:: Exercise text ::

On questions of law, the manifest error rule does not apply and the appellate *1203court gives no special weight to the findings of the district court, but exercises its constitutional duty to review questions of law and renders judgment on the record. See Cannizzarro ex rel. State v. American Bankers Ins. Co., 12-1455, 12-1456, p. B (La.App. 4 Cir. 7/10/13), 120 So.3d 853, 856. In such cases, appellate review of questions of law is simply to discern whether the trial court was legally correct or legally incorrect. Winston v. Millaud, 05-0338, p. 5 (La.App. 4 Cir. 4/12/06), 930 So.2d 144, 150.
The sole issue presented in the case sub judice is whether the trial court was manifestly erroneous in dismissing Regina’s conversion claim and failing to award her the full value of her destroyed and/or damaged personal property ($29,375.00), when the value of this property was included by Fidelity National in computing its loss adjustment of Darren’s flood claim. Alternatively, Regina seeks recovery of that portion of the insurance proceeds Darren received that relates to the value of her damaged personal property, which was included in the claim submitted to Fidelity National (35.75% of $82,180.00, or $17,875.00). In denying Regina’s claim for conversion, the trial court stated in its written reasons for judgment that “the Court is not aware of any support, nor has plaintiff provide [sic] any citation, for her position that she should receive a portion of the insurance payment under the facts presented herein.” For the following reasons, we agree with the trial court; Regina failed to prove her conversion claim against Darren. Accordingly, we affirm the trial court’s judgment dismissing Regina’s claim for conversion.

:::

Pick up the appellate opinion on Regina's conversion claim after its final sentence and keep writing it.

:: Recorded information ::

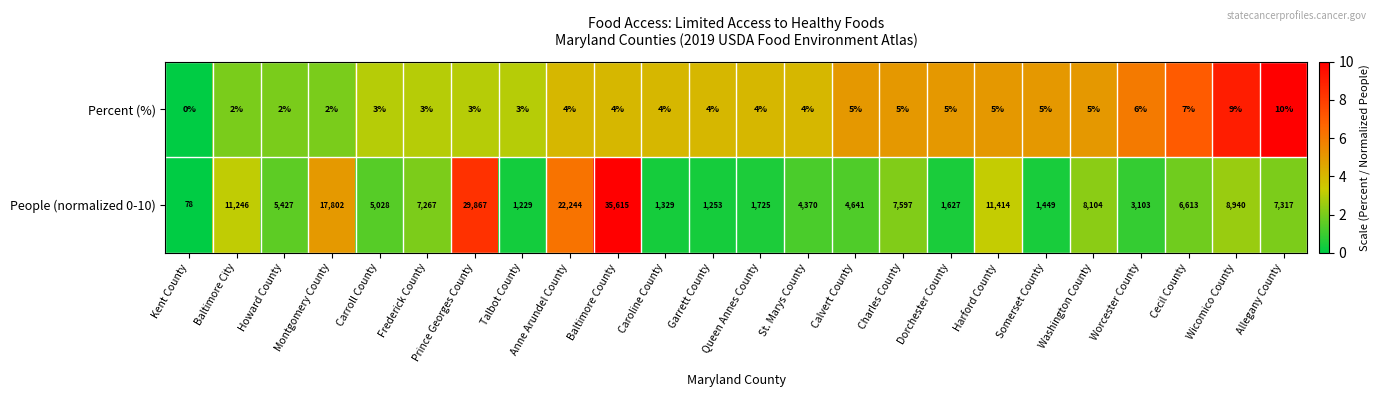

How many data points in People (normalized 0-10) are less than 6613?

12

:::
:: Recorded information ::

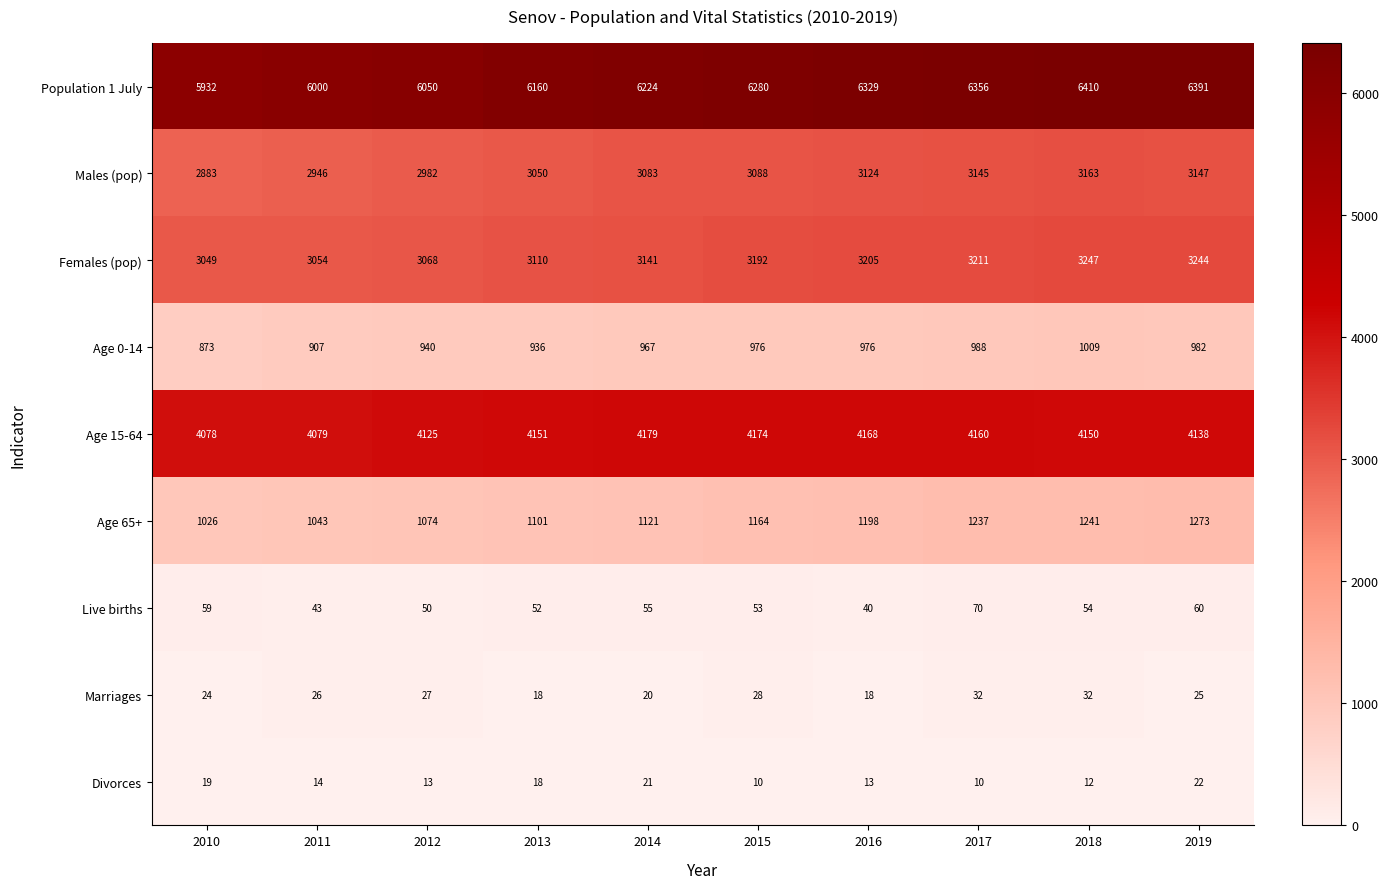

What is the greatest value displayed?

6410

:::

▶ Reply to the exercise
|Jn Louisiana, conversion is an intentional tort and consists of an act in derogation of the plaintiffs possessory rights. See Quealy v. Paine, Webber, Jackson & Curtis, Inc., 475 So.2d 756, 760 (La.1985). To constitute a conversion, an intentional dispossession and/or exercise of dominion or control over the property of another in denial of or inconsistent with the owner’s rights must be established. See Kinchen v. Louie Dabdoub Sell Cars, Inc., 05-218, pp. 6-7 (La.App. 5 Cir. 10/6/05), 912 So.2d 715, 718. In Dual Drilling Co. v. Mills Equipment Investments, Inc., 98-0343, pp. 4-6 (La.12/1/98), 721 So.2d 853, 856-57, the Court addressed the concept of conversion, in pertinent part:
The Civil Code itself does not identify causes of action for “conversion.” However, causes of action for conversion have been inferred from the Codal articles providing that the right of ownership, possession, and enjoyment of movables [is] protected by actions for the recovery of the movables themselves, actions for restitution of their value, and actions for damages. La. Civ.Code arts. 511, 515, 521, 524, 526, and 2315. Consequently, the dispossessed owner of a corporeal movable may be accorded one of three actions to enforce his rights of ownership.
The first is the revendicatory action for the recovery of a movable transferred: (1) by the owner or legal possessor to a person in bad faith, (2) for less than fair value, or (3) when the movable was lost or stolen. A.N. YIANNOPOU-LOS, LOUISIANA CIVIL LAW TREATISE §§ 350-351, at 680-683 (2 nd ed. 1991 & Supp.1998). The second action arises under the law of delictual obligations and exists under the theory of unjust enrichment. YIANNOPOU-LOS, LOUISIANA CIVIL LAW TREATISE § 356, at 689-690.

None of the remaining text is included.